Pick up the news report on the rock harvesting concerns raised at the Soddy Daisy Commission and write what comes next after its last paragraph.

━━━━━ PAGE EXCERPT ━━━━━

Concerns were expressed at the Soddy Daisy Commission on Thursday night about an expanding rock harvesting operation at the scenic North Chickamauga Creek.
The creek is a very protected waterway, Susan Crowell and Tim Laramore of the North Chickamauga Creek Conservancy told commissioners. They said that floodplains are highly regulated and the area of the creek as it passes through Soddy Daisy is all within a floodplain. The area is also not zoned for rock harvesting, they said.
The NCCC representatives came to the commission meeting concerning a business that is operating a rock business beside the waterway.
The EPA sets water quality standards nationally and the Tennessee Department of Environment and Conservation (TDEC) regulates water quality in the state but leaves the responsibility of implementing the regulations to individual municipalities, it was stated.
Rock mining operations are required to obtain conditional permits. At the end of June, the NCCC submitted a request to the Soddy Daisy to see which permits the quarry owner had and to see what restrictions he had to adhere to. It was discovered that that there were none.
The NCCC officials said the devastation to the once tree-filled area has been growing, evidenced by a Google map search which showed the area was all green in 2002. At that time, the original owner of the property had a small rock harvesting business and had gotten a permit that covered nine acres. The business was then sold to Ned Rich, who has almost doubled the mining operation which is now up to 17 acres, without expanding or revising the permit to accommodate the increase, it was claimed. At the time of the sale, officials from the city failed to think about permit requirements, the commission was told.
River rock is being removed from an old stream bed that was left when the water flow changed over the years. TDEC made an inspection of the operation last week and determined that rules are not being followed, including that the storage for the materials that are being mined, is in an area as close as seven feet from where the creek now flows, NCCC officials said. TDEC is concerned about the effect on “outflow” or water quality, it was stated.
Among other things, conditional permits would assure that water quality standards are met and that the disturbed area be restored, officials said. And FEMA requires development plans to be made. The commissioners were told that TDEC also requires a bond on projects such as this, in case the business owners do not restore the property. City Attorney Sam Elliott said that Soddy Daisy could implement that requirement.

━━━━━ INFORMATION PROVIDED ━━━━━

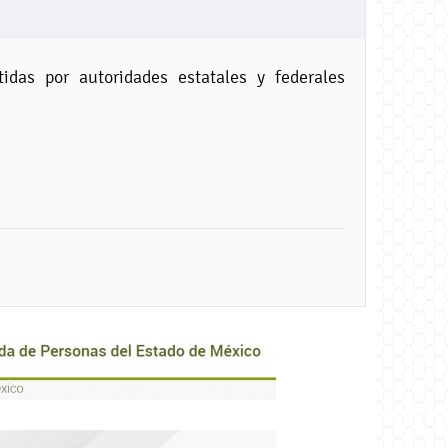
idas por autoridades estatales y federales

━━━━━

### RESPONSE TO THIS EXERCISE
City Manage Janice Cagle said that in the past, zoning changes had been made in the Soddy Daisy Industrial Park where part of the mining operation is located. But she said that it is not now known if the business with new owners was operational when the rezoning took place. If so, it would be grandfathered in and would be considered to be operating legally, she said, even though new permits would be required of a like business starting today. If it is determined that conditional permits are needed, said Attorney Elliott, there will be a public hearing and he told the NCCC representatives they could speak.
In regular business, a resolution was passed adopting the Hamilton County Multi-jurisdictional Natural Hazards Mitigation Plan. Soddy Daisy will join with all the other municipalities in Hamilton County for emergency preparedness. All the cities have inventoried and listed their assets from the public works departments and the police and fire equipment that could be used in an emergency situation.
The city manager was authorized to hire an employee to work at the Senior Center for around $13,000 yearly, which was not a budgeted item.
Ms. Cagle was also given approval to purchase 15 portable radios to be used by the police department at the cost of $79,138, and six radios for the fire department at the cost of $42,889. The radios were included in this year’s budget. Later in the year, mobile radios for the police will be needed and those are estimated to cost about $33,000. The analogue radios currently being used, have become obsolete and need to be replaced with digital radios.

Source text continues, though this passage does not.